── Supplied text ──
# Your Name



## qwertyportne (Oct 4, 2014)

This white hair and Choctaw chin
don't make me a chip off the old block.

But I could have used a piece of you
when the chips were down
and I was out of aces.

You cloned and collared me 
to place your bets
and play your hand.

But I’ve got my own cards now
and they won't be 
fuel for your feeble fire,
wind for your weary wings, 
nor saddled to carry you one more step 
down that long, dark tunnel.

Your name might have fit like an old shoe,
but you stuffed a sock in my soup,
then served the cookbook as the meal.

The last time you closed that heavy door,
turned out your light,
one of the lights in me went out...

but another light came on.


----------



## wainscottbl (Oct 4, 2014)

> collared me



Is this a technical term meaning, viz: 


> 19.      to lay hold of, seize, or take.



Like taking your money in the cards. Sorry I was not familiar with it. 



> Your name might have fit like an old shoe,
> but you stuffed a sock in my soup,
> then served the cookbook as the meal.



That made me smile. I like that metaphor, even though I only half understand what is going on. :witless:

Well written in terms of metre and pithy. I'm only half sure of what is going on but that may or may not be a bad thing. Cards obviously and it seems to me some friend was not there when you had a bad game to help you? Maybe I am just dull. And since this may be personal it does not necessarily have to be perfectly understood by the reader. I'll leave it to other readers to say if they concur with me. You know, "Poem from Quebec-Whiskey-Echo-Romeo-Tango: Poem is good but unclear. The poem is authentic." So do others incur? :icon_cheesygrin:


----------



## Firemajic (Oct 4, 2014)

When you wrote your beautiful poem "Back seat" , I became a fan of your poetry,This one is no exception...You have some beautiful lines and intriguing wordplay. I do not understand all the complexity of this,and that's ok with me. Would I love to know? Oh yes! But still--Very nice.  Thanks for sharing,    Peace...Jul


----------



## Cran (Oct 4, 2014)

Despite the sense of a serious internal message, you had fun with this one, didn't you? 

With the interleaved and overlaid mixed metaphors and tangled sayings (playing with cliches), it's not easy at the last to decide if you are addressing a person or an idea like an addiction. Perhaps it is a little of both?  

Certainly, nothing jumped out and screamed, "typo!", "nit!",or "grammar alert!". 

Well done.


----------



## Kevin (Oct 4, 2014)
───
## Tasks
A. Translate this sentence from the poetry thread into Spanish: "I like that metaphor, even though I only half understand what is going on."
B. In the rows, output every line from the one containing "of Wan Holdings and" through the final line, without any changes.
The poetry thread above has no connection to the rows that follow.
── Task inputs ──
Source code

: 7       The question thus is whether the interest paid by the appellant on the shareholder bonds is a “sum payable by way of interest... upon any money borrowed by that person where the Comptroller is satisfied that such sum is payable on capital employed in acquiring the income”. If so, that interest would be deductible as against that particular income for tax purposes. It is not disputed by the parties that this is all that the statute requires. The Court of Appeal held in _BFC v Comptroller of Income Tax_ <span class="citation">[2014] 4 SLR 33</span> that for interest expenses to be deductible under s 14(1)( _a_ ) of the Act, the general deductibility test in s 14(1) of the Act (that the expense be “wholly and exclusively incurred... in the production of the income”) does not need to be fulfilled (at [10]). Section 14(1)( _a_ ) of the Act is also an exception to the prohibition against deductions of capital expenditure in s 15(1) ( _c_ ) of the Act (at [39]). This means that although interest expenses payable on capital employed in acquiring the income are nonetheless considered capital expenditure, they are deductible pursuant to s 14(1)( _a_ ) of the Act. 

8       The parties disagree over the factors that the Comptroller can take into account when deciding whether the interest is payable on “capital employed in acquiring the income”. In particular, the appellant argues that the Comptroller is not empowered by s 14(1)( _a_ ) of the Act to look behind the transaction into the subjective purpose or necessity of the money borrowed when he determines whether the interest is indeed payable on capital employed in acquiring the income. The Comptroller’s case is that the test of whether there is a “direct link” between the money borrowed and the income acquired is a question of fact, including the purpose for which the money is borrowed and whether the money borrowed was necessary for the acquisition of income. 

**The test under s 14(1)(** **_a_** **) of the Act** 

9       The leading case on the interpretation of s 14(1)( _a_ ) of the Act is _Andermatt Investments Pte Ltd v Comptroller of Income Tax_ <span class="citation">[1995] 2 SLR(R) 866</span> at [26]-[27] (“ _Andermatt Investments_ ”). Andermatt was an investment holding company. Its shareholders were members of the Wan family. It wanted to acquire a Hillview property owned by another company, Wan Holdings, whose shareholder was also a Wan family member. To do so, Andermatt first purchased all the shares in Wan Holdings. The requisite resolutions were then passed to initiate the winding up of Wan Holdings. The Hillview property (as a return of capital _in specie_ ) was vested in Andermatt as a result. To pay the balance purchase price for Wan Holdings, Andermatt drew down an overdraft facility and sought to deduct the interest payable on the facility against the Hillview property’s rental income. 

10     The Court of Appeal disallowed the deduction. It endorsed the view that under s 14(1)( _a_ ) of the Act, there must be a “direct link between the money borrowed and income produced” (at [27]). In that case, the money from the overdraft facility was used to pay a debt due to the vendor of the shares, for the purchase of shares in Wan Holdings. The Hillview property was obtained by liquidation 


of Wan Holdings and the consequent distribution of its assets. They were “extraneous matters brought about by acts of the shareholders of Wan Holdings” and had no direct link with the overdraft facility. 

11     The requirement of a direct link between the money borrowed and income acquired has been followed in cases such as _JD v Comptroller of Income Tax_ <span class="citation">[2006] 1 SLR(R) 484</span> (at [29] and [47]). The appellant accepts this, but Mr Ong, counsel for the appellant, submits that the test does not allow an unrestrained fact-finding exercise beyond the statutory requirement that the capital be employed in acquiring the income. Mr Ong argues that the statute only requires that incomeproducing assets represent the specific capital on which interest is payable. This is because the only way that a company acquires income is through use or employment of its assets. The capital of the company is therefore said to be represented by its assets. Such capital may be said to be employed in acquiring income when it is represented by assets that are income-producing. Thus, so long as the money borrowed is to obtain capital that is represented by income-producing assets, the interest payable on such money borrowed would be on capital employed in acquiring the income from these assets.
───
## Results in order
A. Me gusta esa metáfora, aunque solo entiendo a medias lo que está pasando.

B.
of Wan Holdings and the consequent distribution of its assets. They were “extraneous matters brought about by acts of the shareholders of Wan Holdings” and had no direct link with the overdraft facility. 

11     The requirement of a direct link between the money borrowed and income acquired has been followed in cases such as _JD v Comptroller of Income Tax_ <span class="citation">[2006] 1 SLR(R) 484</span> (at [29] and [47]). The appellant accepts this, but Mr Ong, counsel for the appellant, submits that the test does not allow an unrestrained fact-finding exercise beyond the statutory requirement that the capital be employed in acquiring the income. Mr Ong argues that the statute only requires that incomeproducing assets represent the specific capital on which interest is payable. This is because the only way that a company acquires income is through use or employment of its assets. The capital of the company is therefore said to be represented by its assets. Such capital may be said to be employed in acquiring income when it is represented by assets that are income-producing. Thus, so long as the money borrowed is to obtain capital that is represented by income-producing assets, the interest payable on such money borrowed would be on capital employed in acquiring the income from these assets.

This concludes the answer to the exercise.